Only Ed Dickenson, 7,000 miles away in Korea, knew why he had wanted to try Communism—and he wasn’t giving the real reasons. When he crossed the line at Panmunjom, he was smiling sheepishly and seemed eager to talk, but he was whisked away by helicopter to the 121st Evacuation Hospital at Seoul and later by plane to the Tokyo Army hospital. At press conferences, he was sullen and evasive, and told a story that was skeptically received. Why had he originally refused repatriation? “I wanted revenge against the Communists for what they did to my buddies and me,” he said, his eyes darting nervously around the room. “I never intended to go to China, but I figured if I played along with them, I could get information against them and then expose them to the U.S. Government and the world.” Having unburdened himself of this tale, he added: “I believed Americans would be intelligent enough to understand and believe me.” He was more relaxed when he shifted the subject to home. “I’ll be more than happy when I get back home with my mother and father and the rest of my family,” said he. “I had a girl, but she sent me a Dear John letter,* if you know what that is.”

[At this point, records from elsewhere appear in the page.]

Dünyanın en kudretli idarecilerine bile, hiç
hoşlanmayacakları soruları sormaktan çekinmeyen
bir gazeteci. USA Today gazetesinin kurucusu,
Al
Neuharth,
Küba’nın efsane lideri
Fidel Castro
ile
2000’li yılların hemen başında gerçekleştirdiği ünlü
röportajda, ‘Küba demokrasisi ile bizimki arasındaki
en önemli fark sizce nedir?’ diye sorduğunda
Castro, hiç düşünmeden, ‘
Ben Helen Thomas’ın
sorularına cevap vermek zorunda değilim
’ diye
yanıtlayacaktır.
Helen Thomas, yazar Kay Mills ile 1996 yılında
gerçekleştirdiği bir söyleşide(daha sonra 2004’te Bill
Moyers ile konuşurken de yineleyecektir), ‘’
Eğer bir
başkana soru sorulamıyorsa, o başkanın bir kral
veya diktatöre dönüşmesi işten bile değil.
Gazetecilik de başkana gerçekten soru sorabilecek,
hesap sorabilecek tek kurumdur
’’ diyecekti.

“She Ain’t Gonna Marry.” One of Ed’s girls had got married since he went into the Army. Another was blonde Kate Laney, 20, who lives in a cleared bottom section in Cracker’s Neck. Last December Ed Dickenson wrote her a letter. It said: “Kate, I don’t know how to say this, maybe you will call me crazy but I don’t care. I would like very much to have you for my wife. I know that I never tried to go with you before, but I’m sure that we could be happy together.” Kate wrote back to the boy she had never dated, reasonably suggesting that they wait until he returned home before making any such decision. But last week, when asked if she would marry Ed Dickenson, she had barely opened her mouth to answer when her mother, with an angry spit of snuff juice, snapped: “No, she ain’t gonna marry him.”

Dickenson’s parents hope to make up for his romantic difficulties. Out on her back porch, Bessie noted that water is now piped to the house from a mountain spring. “If Ed could only see how close the water is to the house,” she said. “When Ed was home, the water was up on the hill and we had to carry it down.” She moved back into the kitchen and tossed a fat slab of sausage into the frying pan. “We’re gonna put on the big pot and the little one too. Keith Marrs is gonna bake a fruit cake—Ed loves fruit cake. We’ll have fried chicken with lots of gravy. Ed likes soup beans, too; we’ll have some of those.”

* G.I. slang for a jilting letter from the girl back home.